Shortfall Deviation Risk: An alternative to risk measurement

TL;DR

The paper introduces Shortfall Deviation Risk (SDR), a new coherent risk measure combining expected shortfall and deviation, providing better protection during turbulent, high-risk scenarios.

Contribution

It proposes SDR and Shortfall Deviation (SD), establishing their theoretical properties and demonstrating SDR's advantages over VaR and ES in risk measurement.

Findings

SDR is a coherent risk measure with dual representation.

SDR offers greater protection in turbulent risk scenarios.

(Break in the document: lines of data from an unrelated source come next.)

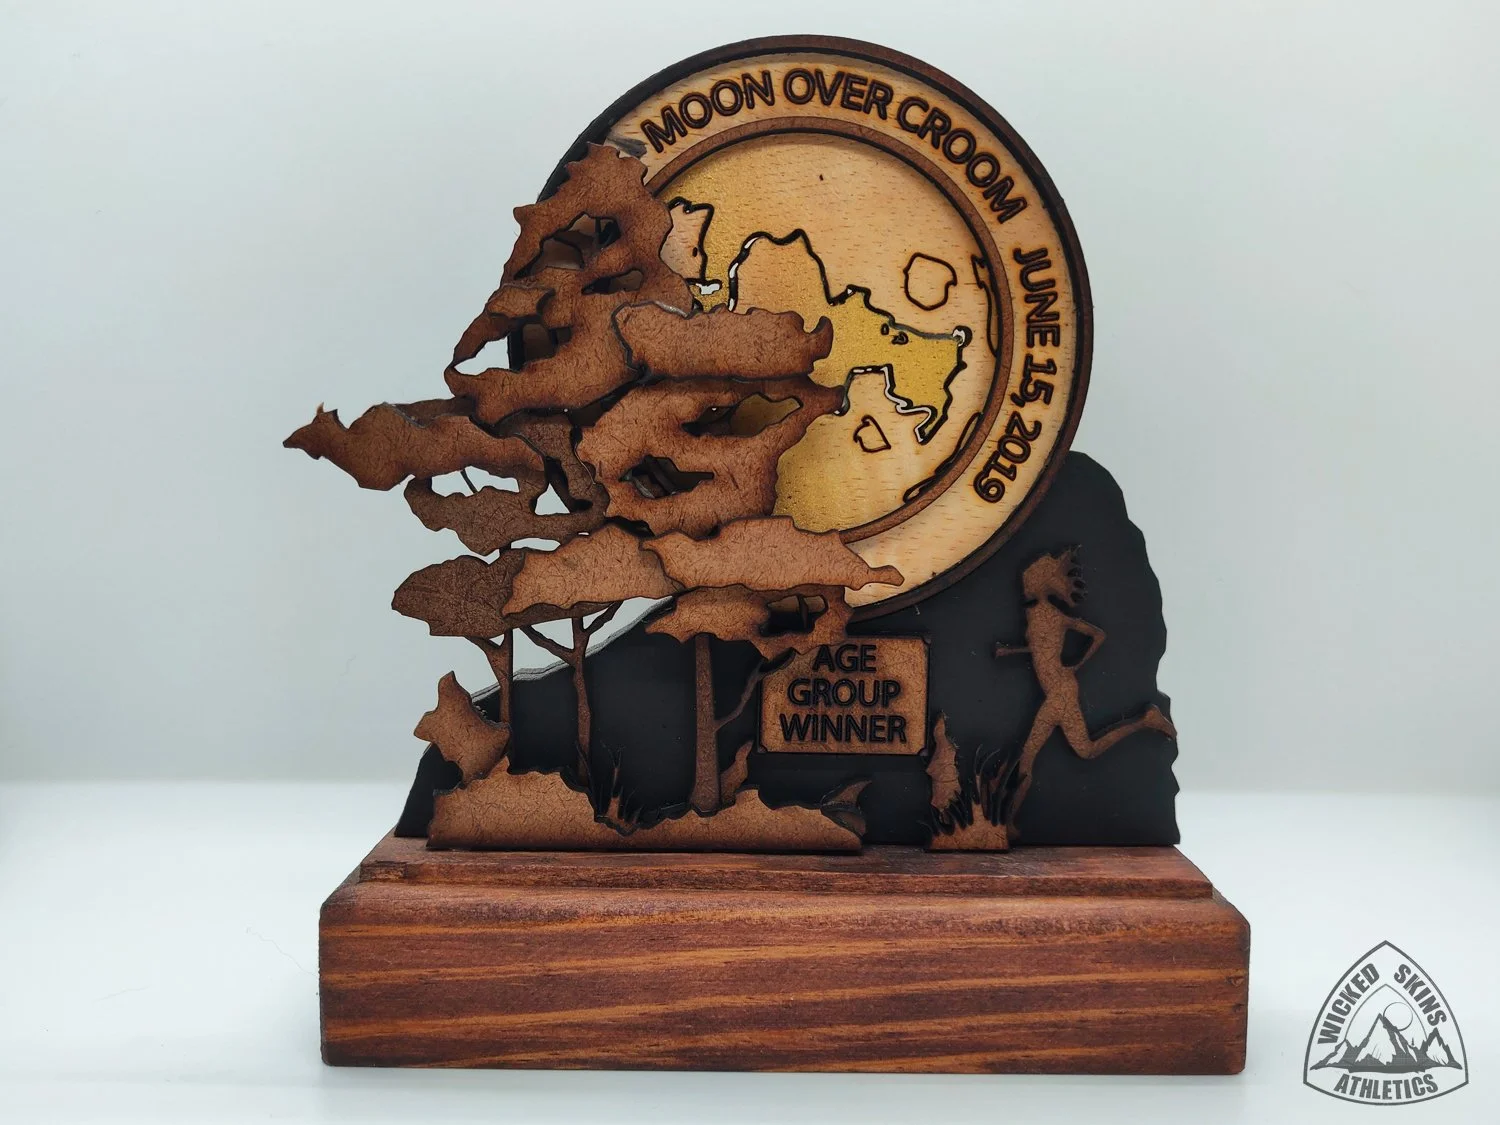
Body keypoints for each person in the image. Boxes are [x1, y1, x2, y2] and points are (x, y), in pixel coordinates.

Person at [992, 549, 1175, 832]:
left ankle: (1010, 822)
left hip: (1060, 693)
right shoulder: (1035, 615)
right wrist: (1011, 651)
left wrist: (1077, 664)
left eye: (1029, 580)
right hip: (1057, 691)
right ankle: (1145, 721)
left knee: (1031, 756)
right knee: (1082, 751)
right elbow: (1040, 648)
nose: (1025, 585)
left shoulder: (1052, 615)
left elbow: (1097, 635)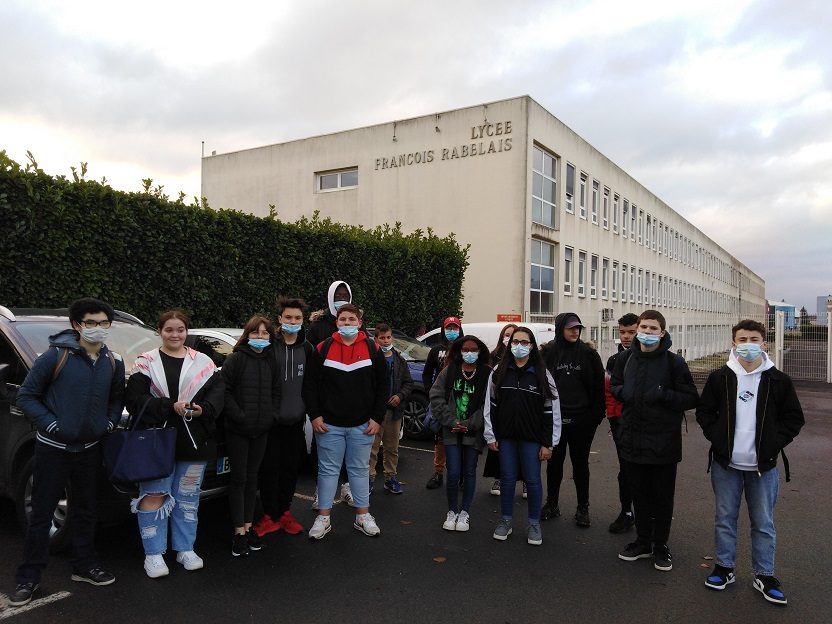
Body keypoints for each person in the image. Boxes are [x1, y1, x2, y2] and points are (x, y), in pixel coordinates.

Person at [8, 298, 124, 607]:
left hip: (89, 449)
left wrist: (109, 422)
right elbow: (27, 397)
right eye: (91, 323)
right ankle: (28, 579)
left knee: (86, 510)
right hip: (53, 449)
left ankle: (84, 565)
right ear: (76, 325)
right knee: (42, 514)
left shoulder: (113, 362)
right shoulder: (54, 357)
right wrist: (52, 425)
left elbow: (116, 399)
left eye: (103, 323)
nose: (98, 329)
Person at [696, 320, 804, 605]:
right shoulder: (720, 377)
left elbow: (794, 419)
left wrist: (771, 444)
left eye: (753, 338)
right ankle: (724, 568)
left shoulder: (778, 380)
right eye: (742, 338)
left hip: (763, 467)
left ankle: (764, 574)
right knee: (724, 520)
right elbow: (705, 413)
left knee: (764, 523)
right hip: (726, 466)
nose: (747, 344)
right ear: (733, 343)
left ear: (764, 343)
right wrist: (719, 439)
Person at [125, 310, 224, 578]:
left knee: (188, 498)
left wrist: (203, 409)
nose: (175, 335)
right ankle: (154, 554)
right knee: (154, 496)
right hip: (156, 442)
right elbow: (134, 400)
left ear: (186, 331)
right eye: (169, 329)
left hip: (194, 442)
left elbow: (218, 395)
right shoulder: (146, 362)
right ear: (159, 331)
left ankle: (185, 548)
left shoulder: (203, 362)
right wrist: (171, 406)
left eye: (180, 329)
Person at [611, 309, 698, 572]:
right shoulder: (625, 359)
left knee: (661, 497)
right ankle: (643, 542)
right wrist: (623, 391)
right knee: (639, 494)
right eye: (644, 327)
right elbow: (614, 386)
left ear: (662, 332)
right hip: (633, 440)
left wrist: (664, 395)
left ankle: (661, 546)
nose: (647, 333)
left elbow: (691, 397)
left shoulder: (675, 363)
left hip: (663, 444)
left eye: (653, 328)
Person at [303, 304, 387, 539]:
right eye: (343, 320)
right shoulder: (323, 347)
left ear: (360, 323)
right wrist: (315, 415)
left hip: (363, 425)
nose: (347, 323)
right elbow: (310, 385)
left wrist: (377, 418)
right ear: (336, 322)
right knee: (327, 471)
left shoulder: (373, 347)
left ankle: (363, 517)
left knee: (359, 471)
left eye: (352, 319)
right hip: (329, 425)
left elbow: (383, 386)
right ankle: (323, 518)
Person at [484, 326, 561, 546]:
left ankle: (534, 524)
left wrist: (549, 443)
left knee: (533, 481)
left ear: (532, 345)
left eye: (524, 342)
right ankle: (506, 521)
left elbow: (552, 411)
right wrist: (491, 435)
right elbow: (490, 406)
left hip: (532, 439)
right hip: (506, 437)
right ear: (509, 345)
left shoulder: (542, 374)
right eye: (515, 342)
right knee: (507, 479)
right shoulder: (498, 372)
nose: (519, 346)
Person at [253, 297, 313, 538]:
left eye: (297, 318)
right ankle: (269, 516)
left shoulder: (307, 348)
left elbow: (312, 385)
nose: (293, 321)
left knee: (290, 470)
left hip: (296, 421)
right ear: (280, 319)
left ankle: (285, 513)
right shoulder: (269, 347)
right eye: (288, 317)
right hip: (271, 423)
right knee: (269, 470)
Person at [221, 315, 280, 557]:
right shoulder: (236, 359)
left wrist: (271, 416)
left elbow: (276, 391)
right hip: (238, 430)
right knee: (239, 479)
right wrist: (240, 416)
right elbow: (223, 390)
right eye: (256, 333)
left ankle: (248, 527)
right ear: (248, 335)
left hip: (261, 429)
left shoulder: (271, 361)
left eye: (265, 333)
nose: (260, 337)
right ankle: (238, 533)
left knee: (252, 479)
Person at [541, 313, 605, 526]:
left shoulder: (589, 355)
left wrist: (594, 418)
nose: (575, 331)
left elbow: (598, 389)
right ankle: (552, 504)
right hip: (556, 421)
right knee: (554, 465)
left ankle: (583, 508)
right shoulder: (549, 352)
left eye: (577, 328)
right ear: (560, 328)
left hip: (582, 421)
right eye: (570, 328)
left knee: (580, 465)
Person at [429, 334, 490, 532]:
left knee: (469, 472)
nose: (469, 353)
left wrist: (470, 424)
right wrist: (451, 421)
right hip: (451, 430)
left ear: (480, 351)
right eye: (465, 349)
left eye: (474, 349)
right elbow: (436, 396)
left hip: (474, 431)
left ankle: (465, 512)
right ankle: (452, 511)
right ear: (459, 351)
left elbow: (490, 404)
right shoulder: (450, 370)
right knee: (453, 472)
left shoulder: (487, 374)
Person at [307, 280, 355, 506]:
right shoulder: (318, 327)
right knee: (322, 448)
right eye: (338, 295)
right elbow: (310, 365)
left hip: (349, 398)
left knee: (349, 448)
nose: (342, 299)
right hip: (326, 398)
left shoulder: (355, 324)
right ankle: (320, 491)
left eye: (345, 295)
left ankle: (346, 486)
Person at [369, 323, 414, 494]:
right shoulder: (371, 358)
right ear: (376, 339)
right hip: (375, 412)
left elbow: (408, 383)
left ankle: (390, 478)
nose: (386, 341)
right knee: (372, 448)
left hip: (394, 412)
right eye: (382, 338)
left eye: (388, 337)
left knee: (392, 447)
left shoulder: (399, 360)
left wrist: (400, 396)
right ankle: (369, 479)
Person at [605, 313, 639, 534]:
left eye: (631, 332)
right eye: (622, 332)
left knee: (646, 472)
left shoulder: (654, 359)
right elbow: (609, 393)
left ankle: (649, 515)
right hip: (621, 424)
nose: (626, 337)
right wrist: (614, 418)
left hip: (647, 426)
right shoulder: (614, 360)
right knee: (625, 469)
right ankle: (626, 512)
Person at [423, 315, 463, 489]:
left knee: (461, 438)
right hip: (441, 402)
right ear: (443, 329)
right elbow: (426, 374)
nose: (451, 331)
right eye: (449, 328)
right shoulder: (435, 350)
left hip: (461, 401)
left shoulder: (465, 349)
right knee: (440, 439)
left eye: (455, 328)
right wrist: (431, 394)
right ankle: (438, 473)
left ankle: (460, 474)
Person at [485, 323, 518, 497]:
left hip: (518, 408)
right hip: (499, 407)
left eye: (512, 335)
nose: (509, 338)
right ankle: (498, 478)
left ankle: (525, 481)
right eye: (506, 335)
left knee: (522, 448)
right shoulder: (494, 355)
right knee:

SDR outperforms VaR and ES in real and simulated data.

Abstract

We present the Shortfall Deviation Risk (SDR), a risk measure that represents the expected loss that occurs with certain probability penalized by the dispersion of results that are worse than such an expectation. SDR combines Expected Shortfall (ES) and Shortfall Deviation (SD), which we also introduce, contemplating two fundamental pillars of the risk concept, the probability of adverse events and the variability of an expectation, and considers extreme results. We demonstrate that SD is a generalized deviation measure, whereas SDR is a coherent risk measure. We achieve the dual representation of SDR, and we discuss issues such as its representation by a weighted ES, acceptance sets, convexity, continuity and the relationship with stochastic dominance. Illustrations with real and simulated data allow us to conclude that SDR offers greater protection in risk measurement compared with VaR and ES, especially in times of significant turbulence in riskier scenarios.